In April, federal public safety minister Stockwell Day set up a panel headed by Sampson to review the operations of the federal prison system and report back October 31. Although Day said, "the question of privatization is not on the table," when he appointed Sampson, it is hard not to wonder about the panel's biases. Panelists include Sharon Rosenfeldt, co-founder of a group called Victims of Violence; Serge Gascon, a former Montréal police investigator; and Ian Glen, a former National Parole Board chairman.
Day proposes a "Canadian solution" to federal prison problems, which is likely to include a big increase in the prison population the Conservatives appear likely to create as with their tough approach to criminal justice.
John Howard Society executive director Craig Jones is concerned the panel will recommend "privatizaton by the back door." The Conservative proposal to eliminate statutory release (under which convicts serve the final third of their sentence in the community under conditions similar to parole) "would bring about a surge in the prison population of about 50 percent." To house this massive increase in prison population, "You could construct a scenario where you bring in private prisons through the back door because of emergency needs of housing a sudden surge in the prison population." Jones says private prisons "have had a really bad run in the US and Canadians are aware of that."

* _Prompt 1_: From the passage on the federal prison review, return the stretch from "In April, federal" through "to criminal justice.".
* _Prompt 2_: List the people the passage on the federal prison review names as panelists.
Rely only on the passage on the federal prison review.

* _Available data_:
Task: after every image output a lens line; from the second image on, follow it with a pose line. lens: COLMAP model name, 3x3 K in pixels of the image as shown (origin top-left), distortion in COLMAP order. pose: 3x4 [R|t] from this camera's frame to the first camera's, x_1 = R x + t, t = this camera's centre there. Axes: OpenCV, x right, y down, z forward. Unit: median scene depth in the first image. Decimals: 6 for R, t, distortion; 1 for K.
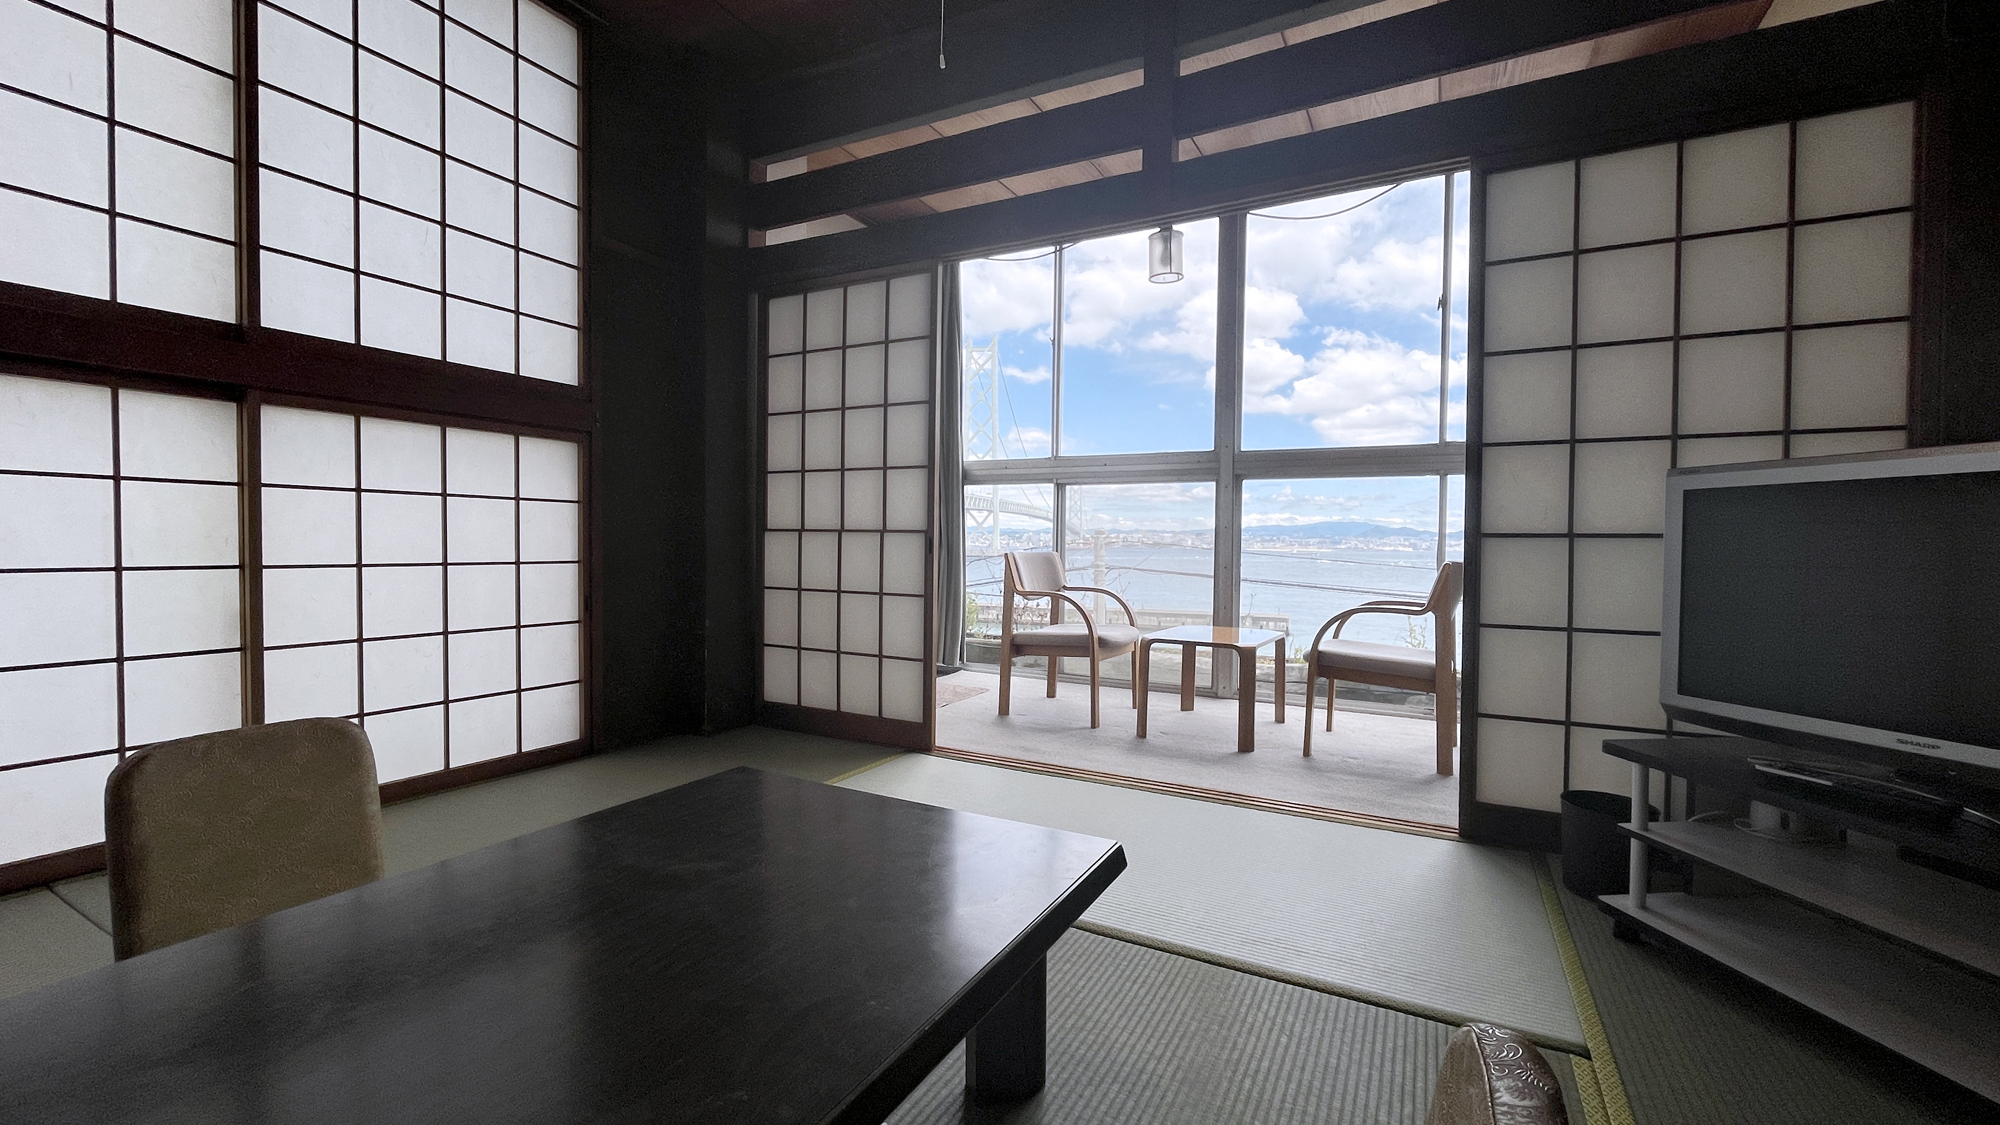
lens RADIAL K [[806.8, 0, 996.1], [0, 806.8, 562.5], [0, 0, 1]] dist [-0.002215, 0.000142]
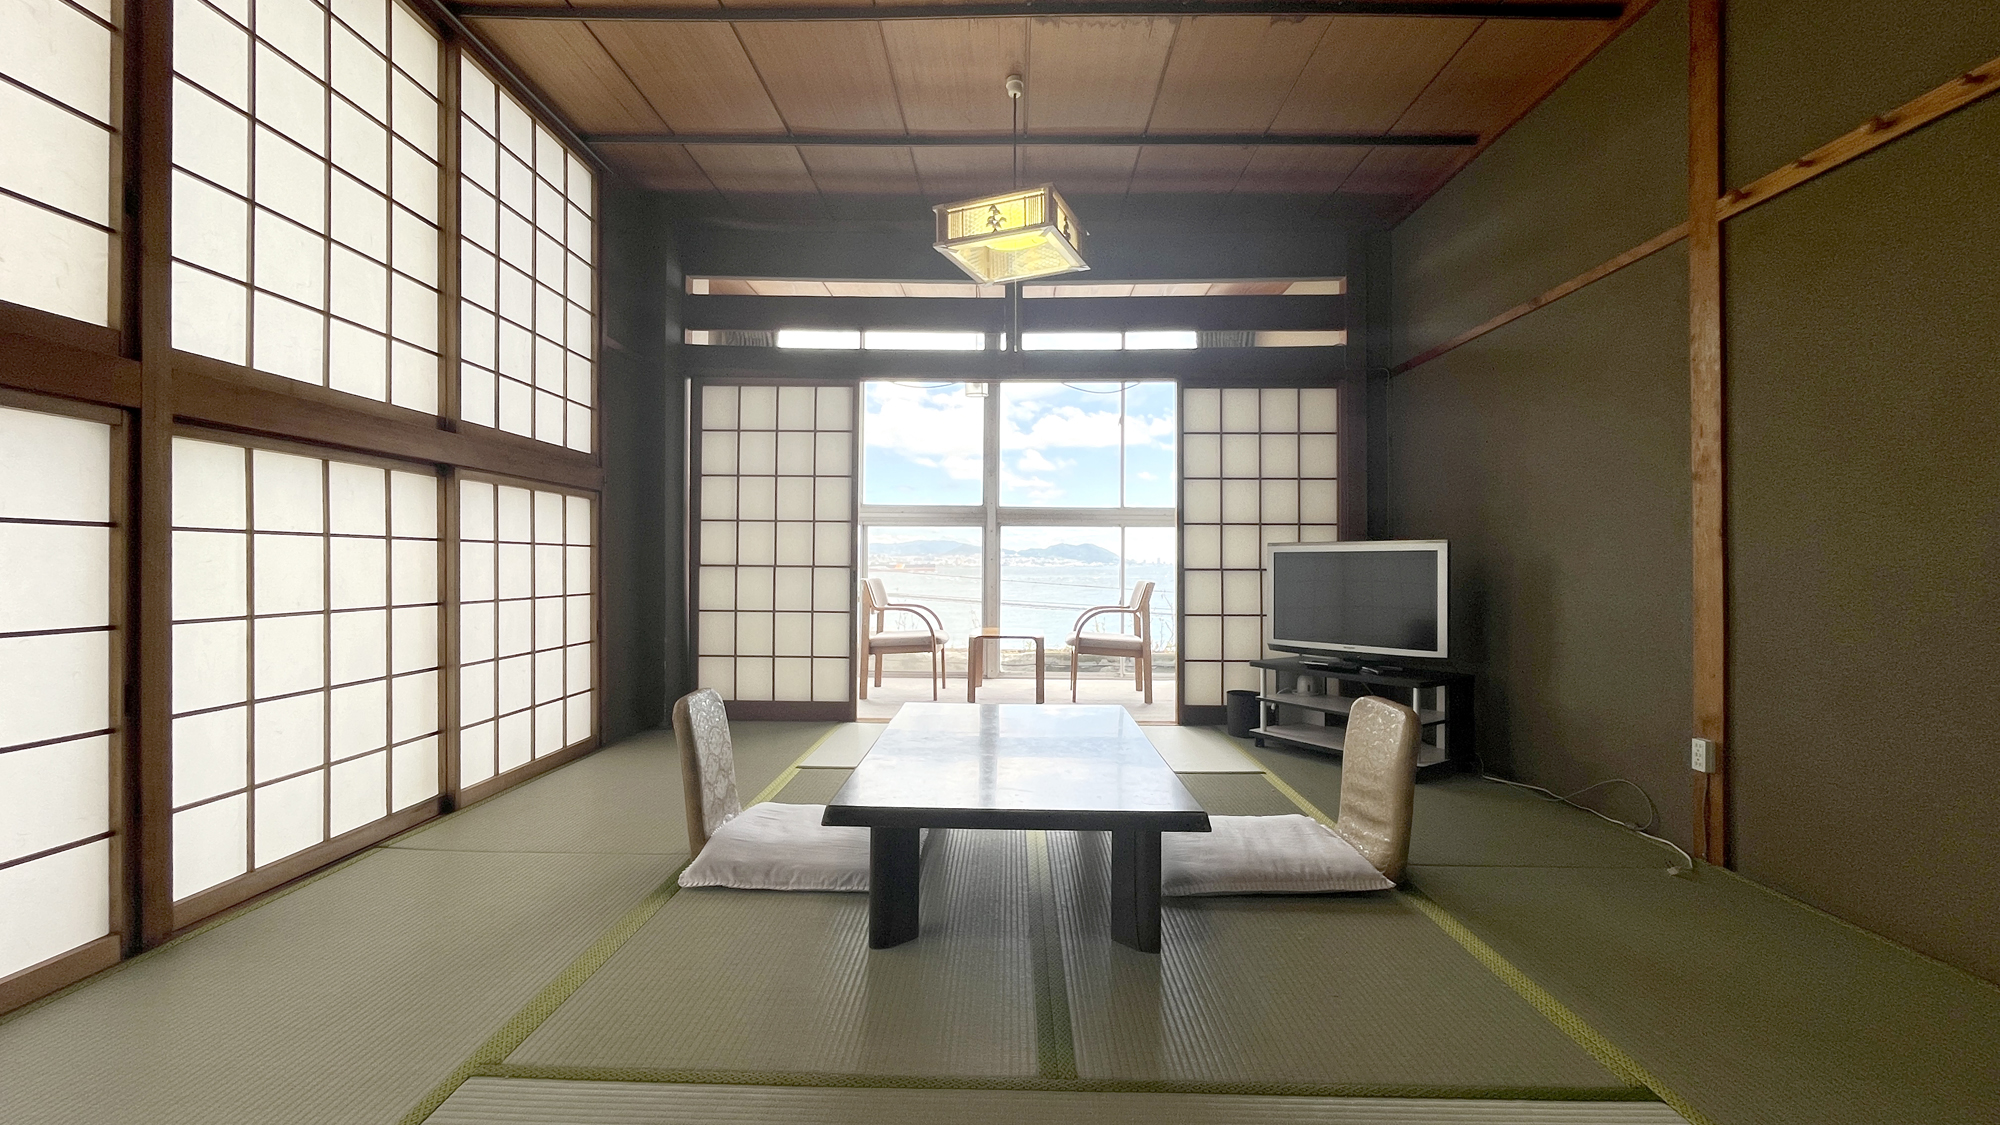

* _Answer box 1_:
In April, federal public safety minister Stockwell Day set up a panel headed by Sampson to review the operations of the federal prison system and report back October 31. Although Day said, "the question of privatization is not on the table," when he appointed Sampson, it is hard not to wonder about the panel's biases. Panelists include Sharon Rosenfeldt, co-founder of a group called Victims of Violence; Serge Gascon, a former Montréal police investigator; and Ian Glen, a former National Parole Board chairman.
Day proposes a "Canadian solution" to federal prison problems, which is likely to include a big increase in the prison population the Conservatives appear likely to create as with their tough approach to criminal justice.

* _Answer box 2_: Sharon Rosenfeldt, Serge Gascon, Ian Glen